═════ EXTRACT TO READ
It’s in Our Yard: Confronting the Reality of Climate Change

Posted by on February 15, 2018 in Climate Change, Growing Food, Sustainability | 0 comments

It’s in Our Yard: Confronting the Reality of Climate Change

On Sunday, February 11, I had the honor of presenting at a “Climate Reality Presentation and Discussion,” held at Temple Israel in Gary, Indiana. The brunch was open to all members of the community, to learn about current issues of climate change and actions we can take.

I learned a great deal from my co-presenter, Linc Cohen, who trained in Al Gore’s Climate Reality Leadership Corps to bring education about climate change to the broad community. Did you know that the warming of the oceans is where climate change is most obvious? There are those who say that land temperatures don’t seem all that much warmer than usual. While that is inaccurate – and graphs based on actual data prove this – in comparison to the warming of the oceans, the land temperature increases have been much more moderate. In other words, the real area where global warming is in evidence is in our oceans.

As the oceans continue to warm, more water is evaporating into the sky. The air, then, is now holding increased amounts of moisture. It is this increased moisture density that is the reason for the increase in storm power and rainfall in recent years. Additionally, in the past, big hurricane activity was somewhat impeded when hitting land, because the deep ocean temperatures near the shore were cold, halting the storms. Now ocean water is warm to extensive depths, so the ocean’s power to tame the storm is reduced or not existent. This is why recent storms last longer than they did in the past.
══════════
═════ EXTRACTED ENTRIES
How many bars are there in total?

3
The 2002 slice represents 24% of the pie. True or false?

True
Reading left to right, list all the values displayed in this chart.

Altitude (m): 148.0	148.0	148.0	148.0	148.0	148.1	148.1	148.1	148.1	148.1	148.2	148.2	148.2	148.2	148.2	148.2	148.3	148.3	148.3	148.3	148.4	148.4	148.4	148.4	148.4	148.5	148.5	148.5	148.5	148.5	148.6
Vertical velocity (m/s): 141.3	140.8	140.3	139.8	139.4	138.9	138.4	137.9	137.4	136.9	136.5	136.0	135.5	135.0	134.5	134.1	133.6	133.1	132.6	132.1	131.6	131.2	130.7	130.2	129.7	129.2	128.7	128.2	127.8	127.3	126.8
══════════
WHAT IS BEING ASKED:
Please rewrite the stretch of the climate change post from "I learned a" through "in our oceans.", renaming "oceans" to "seas" wherever it appears.

REPLY:
I learned a great deal from my co-presenter, Linc Cohen, who trained in Al Gore’s Climate Reality Leadership Corps to bring education about climate change to the broad community. Did you know that the warming of the seas is where climate change is most obvious? There are those who say that land temperatures don’t seem all that much warmer than usual. While that is inaccurate – and graphs based on actual data prove this – in comparison to the warming of the seas, the land temperature increases have been much more moderate. In other words, the real area where global warming is in evidence is in our seas.